- Selected excerpt -
+--

Piedmontese roots of Italian televison

By Patrizia PoliPublished about a month ago 1 min read
Aldo Dalla Vecchia's "La Tele a Torino"
Photo by Fabio Fistarol on Unsplash

An agile and economical pocket manual, like a small precious treasure chest. It brings together 70 years of television linked to a city that is not Rai's Rome nor Mediaset's Milan, but rather the austere, elegant and profitable Turin.

"It's a destiny, or perhaps it's part of the character of the people of Turin: cinema was born in Turin and was stolen, television was born in Turin and was stolen, the book fair was born in Turin and they tried to steal it… " (page 82)

Aldo Dalla Vecchia, a television author who has always been in love with the medium, tells us about the Piedmontese roots of Italian TV, listing, in a sort of minimal dictionary, all the characters who laid the foundations of this great cultural and entertainment operation. Well-known and lesser-known names, hosts like Mike Bongiorno, but also great intellectuals of the past like Umberto Eco.

+--

- Dataset section -

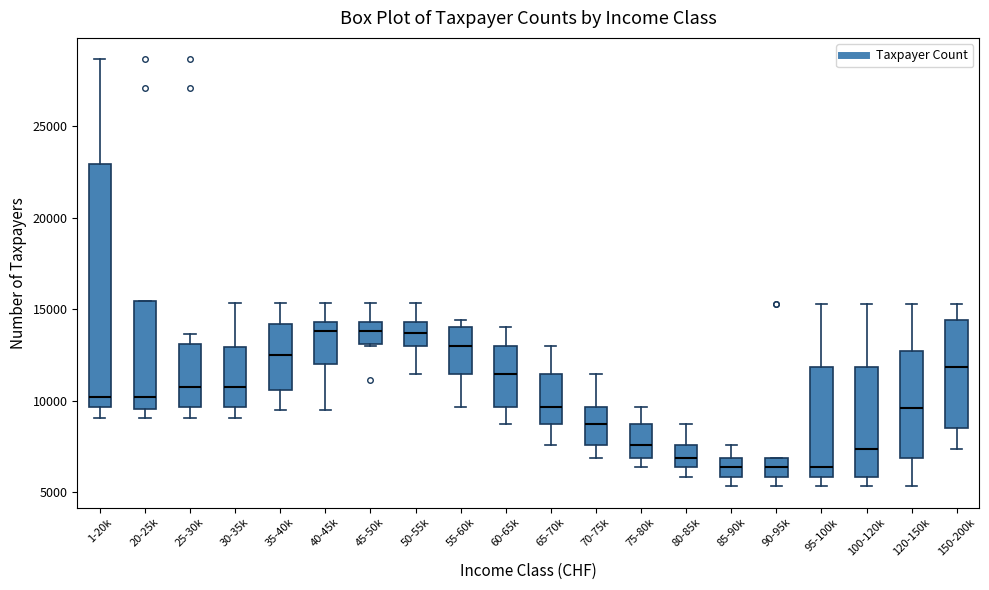

Where does the median line of the box for 25-30k sit on the y-axis? The values are not printed on the chart, so give them approximately, as read against the axis.

11000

+--

- Action item -
Rewrite the paragraph of the book review beginning "Aldo Dalla Vecchia, a television author" as a short bulleted list that keeps its main facts.

- Problem solution -
- Aldo Dalla Vecchia is a television author who has always loved the medium.
- He describes the Piedmontese roots of Italian TV.
- In a kind of minimal dictionary, he lists the figures who laid its foundations.
- These include both well-known and lesser-known names.
- Among them are hosts like Mike Bongiorno and great intellectuals of the past like Umberto Eco.